Biden’s proposals faced strong criticism from backers of the right to seek asylum. Sen. Bob Menendez (D-New Jersey), chairman of the Senate Foreign Relations Committee, called the Title 42 expansion “a disastrous and inhumane relic of the Trump administration’s racist immigration agenda.” Andrea Flores, who worked on immigration policy in the White House during the Biden administration’s first year and is now an advisor to Sen. Menendez, told the Washington Post that the new policy could send “bona fide asylum seekers” back to danger in Mexico, while allowing well-connected migrants facing less danger to access protection using an app. “Democrats must refuse to participate in Republicans’ games with people’s lives,” added a statement from the House Progressive Caucus.
“It’s enraging and sad to see a Democratic administration make it harder for vulnerable people to seek asylum all because they’re scared of angry MAGA voters on this issue,” a member of the Congressional Hispanic Caucus (CHC) told CNN. Both CNN and CBS News reported on a blistering virtual meeting White House and DHS officials held with Democratic CHC members. The legislators said they felt “blindsided” by the announced policy changes, which had not been consulted with them. “The lawmakers were ‘pissed’… ‘It was pretty brutal,’” CBS reported that a participant in the meeting said.

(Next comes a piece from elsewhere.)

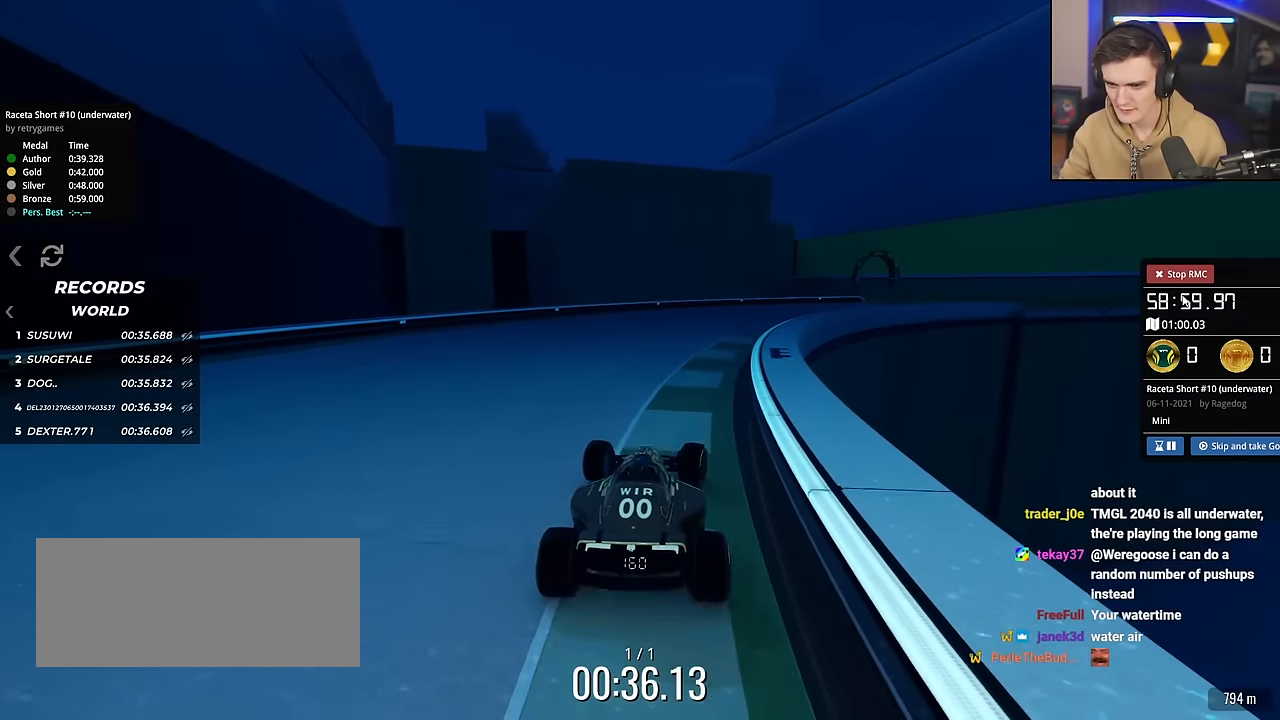
{"keys": ["up"], "events": [[134, "right", "up"], [284, "right", "down"], [417, "right", "up"]]}
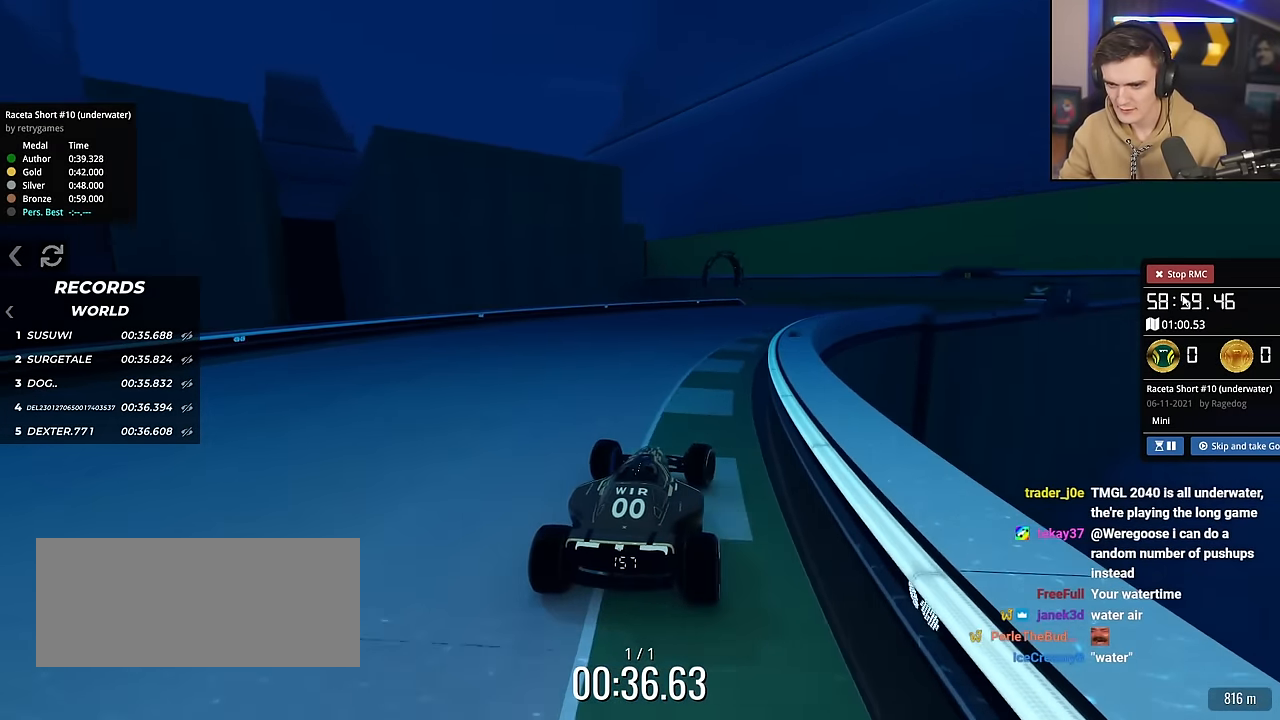
{"keys": ["right", "up"], "events": [[116, "right", "down"], [200, "right", "up"], [433, "right", "down"]]}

The UN Refugee Agency (UNHCR), which has stated several times its opposition to Title 42 because it blocks the internationally recognized right to seek asylum, repeated that position in a January 6 statement published to the United Nations’ main website. “What we are reiterating is that this is not in line with refugee law standards and that to establish a link between safe and legal pathways which have been announced and of course we welcome the expansion of those on one side that are accessible for some people with curtailment for the right to seek asylum for many more who are ineligible for these pathways,” said UNHCR spokesperson Boris Cheshirkov.
Asked about the policy changes’ critics, Biden replied, “both the extremes are wrong. It’s a basic middle proposition.” He repeated an administration talking point portraying the October 12, 2022 expansion of Title 42 expulsions to Venezuelans as a “success,” noting that the arrival of Venezuelan migrants at the border “has dropped off dramatically…from 1,100 persons trying to enter to—per day—to 250 a day.”
El Paso
The President was in El Paso, Texas for four hours on the afternoon of Sunday, January 8. CNN called it a “tightly controlled” (AP said “highly controlled”) tour of a stretch of border wall and a port of entry facility, followed by a meeting with community leaders at El Paso County’s recently established Migrant Services Center. Biden did not interact with any migrants. “Biden’s visit to the border got him a small bit of rhetorical breathing room and certainly brought him closer to the problem in a literal sense,” wrote Washington Post analyst Philip Bump. “It didn’t get him closer to a solution.”